Ja już ponad 29 lat żyję w domu bez prądu. Mam 1400 złotych na czysto do przeżycia. Za to muszę opłacić rachunki i przeżyć. Komornik zabiera mi 400 zł, mam już 14 tysięcy długu w spółdzielni mieszkaniowej i on ciągle narasta, gdyż nie mam z czego go spłacić. Żyję bez prądu, bo nie stać mnie na opłacenie rachunków – powiedział Jarmuła.
Były żużlowiec dodał, że zwrócił się z prośbą o pomoc do Polskiego Związku Motorowego. – Byłem w kadrze narodowej przez 21 lat i tego nikt mi nie odbierze. PZM uznał, że nie zasługuję na pomoc. Opowiadają bajki o fundacji, o akcjach pomocy dla byłych zawodników, a widać, jak to wygląda. A ja chciałem od nich 2,5 tys. zł rocznie na przeżycie i na opłacenie rachunków. Ale PZM wysłał mi w ubiegłym roku 1700 zł i napisał, że... nie ma pieniędzy. Mam straszne problemy, ale zostałem z nimi sam – dodaje 81-latek.
Na pomoc żużlowej legendzie ruszyli więc sami kibice. Kilka dni temu na portalu zrzutka.pl została uruchomiona zbiórka. 300 wspierających przekazało już łącznie 17,5 tys. zł (stan na 21.04, godz. 12:00), a ta kwota cały czas rośnie.

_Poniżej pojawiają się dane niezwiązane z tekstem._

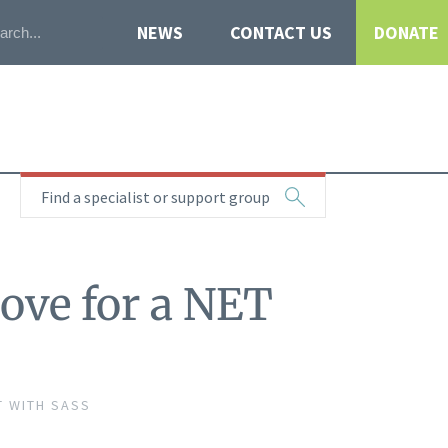
NEWS
CONTACT US
DONATE
Find a specialist or support group
ove for a NET
T WITH SASS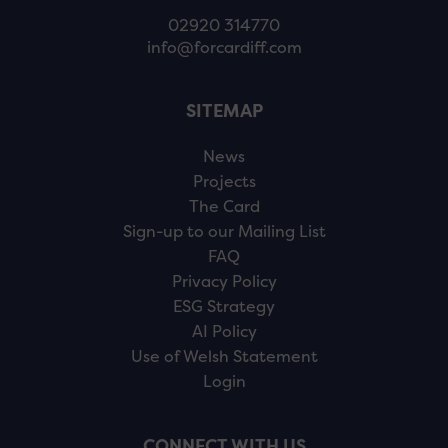
02920 314770
info@forcardiff.com
SITEMAP
News
Projects
The Card
Sign-up to our Mailing List
FAQ
Privacy Policy
ESG Strategy
AI Policy
Use of Welsh Statement
Login
CONNECT WITH US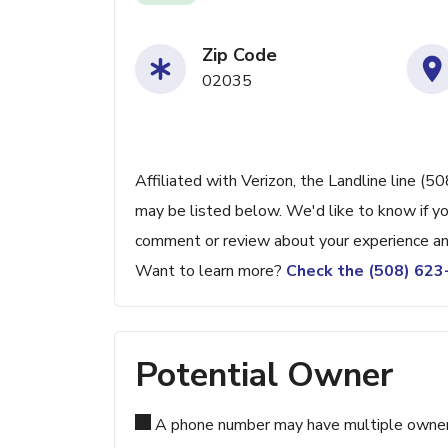
Zip Code
02035
Affiliated with Verizon, the Landline line (
may be listed below. We'd like to know if yo
comment or review about your experience an
Want to learn more?
Check the (508) 62
Potential Owner
A phone number may have multiple owners d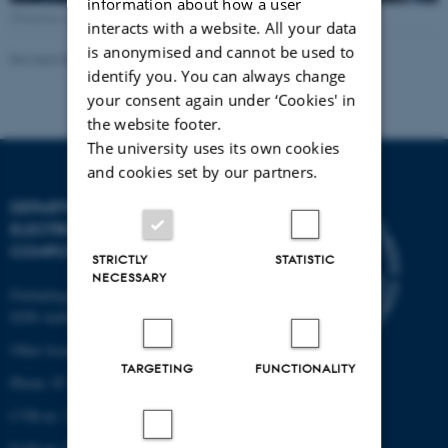
information about how a user
[Translate to English:] Photo: Lars Kruse, AU Foto
interacts with a website. All your data
is anonymised and cannot be used to
Revised 08.01.2026
-
AU Engineering
identify you. You can always change
your consent again under ‘Cookies' in
the website footer.
The university uses its own cookies
and cookies set by our partners.
DEPARTMENT OF
ELECTRICAL AND
COMPUTER ENGINEERING
STRICTLY
STATISTIC
NECESSARY
Finlandsgade 22
8200 Aarhus N
Other locations and maps
TARGETING
FUNCTIONALITY
Phone: 87 15 00 00
CVR-nr: 31119103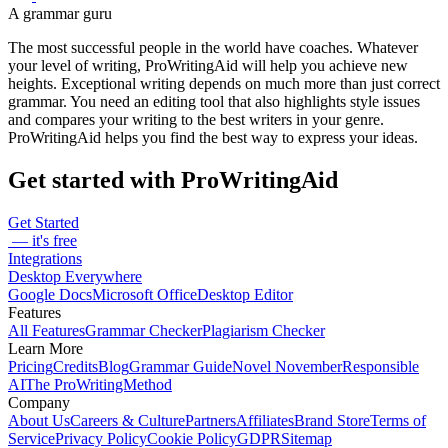
A grammar guru
The most successful people in the world have coaches. Whatever
your level of writing, ProWritingAid will help you achieve new
heights. Exceptional writing depends on much more than just correct
grammar. You need an editing tool that also highlights style issues
and compares your writing to the best writers in your genre.
ProWritingAid helps you find the best way to express your ideas.
Get started with ProWritingAid
Get Started
— it's free
Integrations
Desktop Everywhere
Google Docs
Microsoft Office
Desktop Editor
Features
All Features
Grammar Checker
Plagiarism Checker
Learn More
Pricing
Credits
Blog
Grammar Guide
Novel November
Responsible
AI
The ProWritingMethod
Company
About Us
Careers & Culture
Partners
Affiliates
Brand Store
Terms of
Service
Privacy Policy
Cookie Policy
GDPR
Sitemap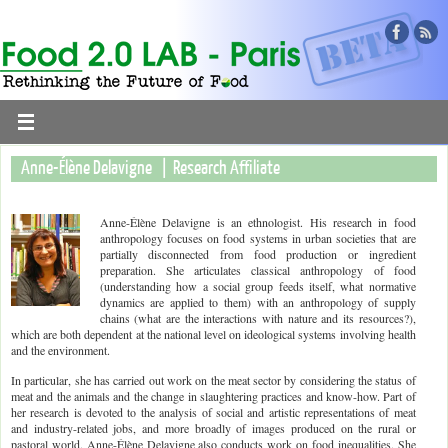
Anne-Élène Delavigne | Research Affiliate
Anne-Élène Delavigne is an ethnologist. His research in food
anthropology focuses on food systems in urban societies that are
partially disconnected from food production or ingredient
preparation. She articulates classical anthropology of food
(understanding how a social group feeds itself, what normative
dynamics are applied to them) with an anthropology of supply
chains (what are the interactions with nature and its resources?),
which are both dependent at the national level on ideological systems involving health
and the environment.
In particular, she has carried out work on the meat sector by considering the status of
meat and the animals and the change in slaughtering practices and know-how. Part of
her research is devoted to the analysis of social and artistic representations of meat
and industry-related jobs, and more broadly of images produced on the rural or
pastoral world. Anne-Élène Delavigne also conducts work on food inequalities. She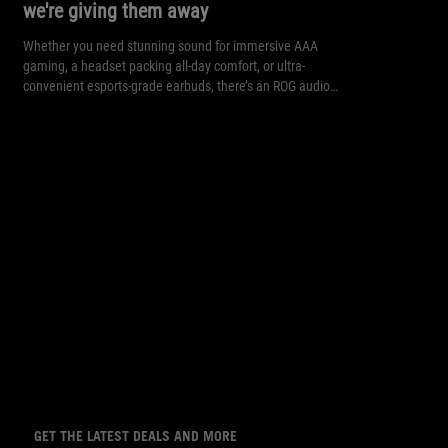
we're giving them away
Whether you need stunning sound for immersive AAA
gaming, a headset packing all-day comfort, or ultra-
convenient esports-grade earbuds, there’s an ROG audio
solution for you.
GET THE LATEST DEALS AND MORE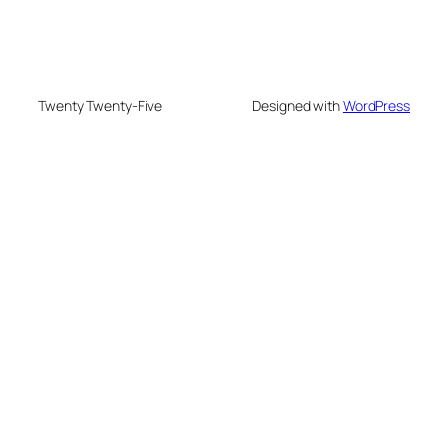
Twenty Twenty-Five
Designed with
WordPress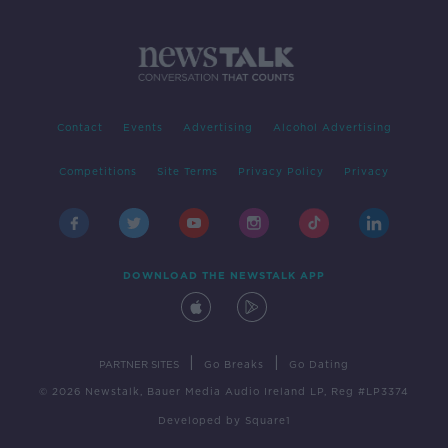
Contact
Events
Advertising
Alcohol Advertising
Competitions
Site Terms
Privacy Policy
Privacy
DOWNLOAD THE NEWSTALK APP
|
|
PARTNER SITES
Go Breaks
Go Dating
© 2026 Newstalk, Bauer Media Audio Ireland LP, Reg #LP3374
Developed
by
Square1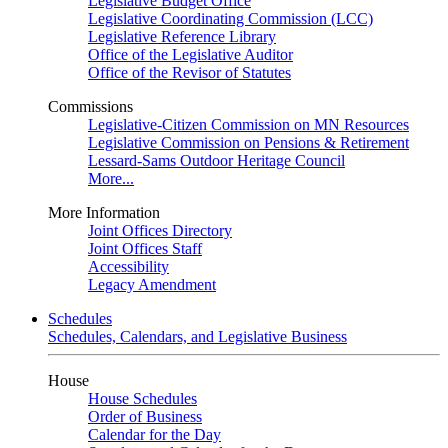
Legislative Budget Office
Legislative Coordinating Commission (LCC)
Legislative Reference Library
Office of the Legislative Auditor
Office of the Revisor of Statutes
Commissions
Legislative-Citizen Commission on MN Resources
Legislative Commission on Pensions & Retirement
Lessard-Sams Outdoor Heritage Council
More...
More Information
Joint Offices Directory
Joint Offices Staff
Accessibility
Legacy Amendment
Schedules
Schedules, Calendars, and Legislative Business
House
House Schedules
Order of Business
Calendar for the Day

ZBIÓRKA PIENIĘDZY DLA JÓZEFA JARMUŁY
Zbiórkę nagłośnił portal pobandzie.com.pl, który skontaktował się z Józefem Jarmułą. – Powiem, że prostu mnie zamurowało. Nie wiem, co powiedzieć i głos mi się łamie. Jak mówiłem w wywiadzie, mam pewne zobowiązania, które z otrzymanych środków pokryję. Ja tylko jeździłem na żużlu i czuję się bardzo głupio, że są osoby, które uznały, że warto mi pomóc. Ja nie oczekiwałem pomocy czy o nią nie żebrałem, ale przedstawiłem swoją aktualną sytuację. Bardzo, ale to bardzo dziękuję Wam za nagłośnienie akcji – powiedział wzruszony Jarmuła.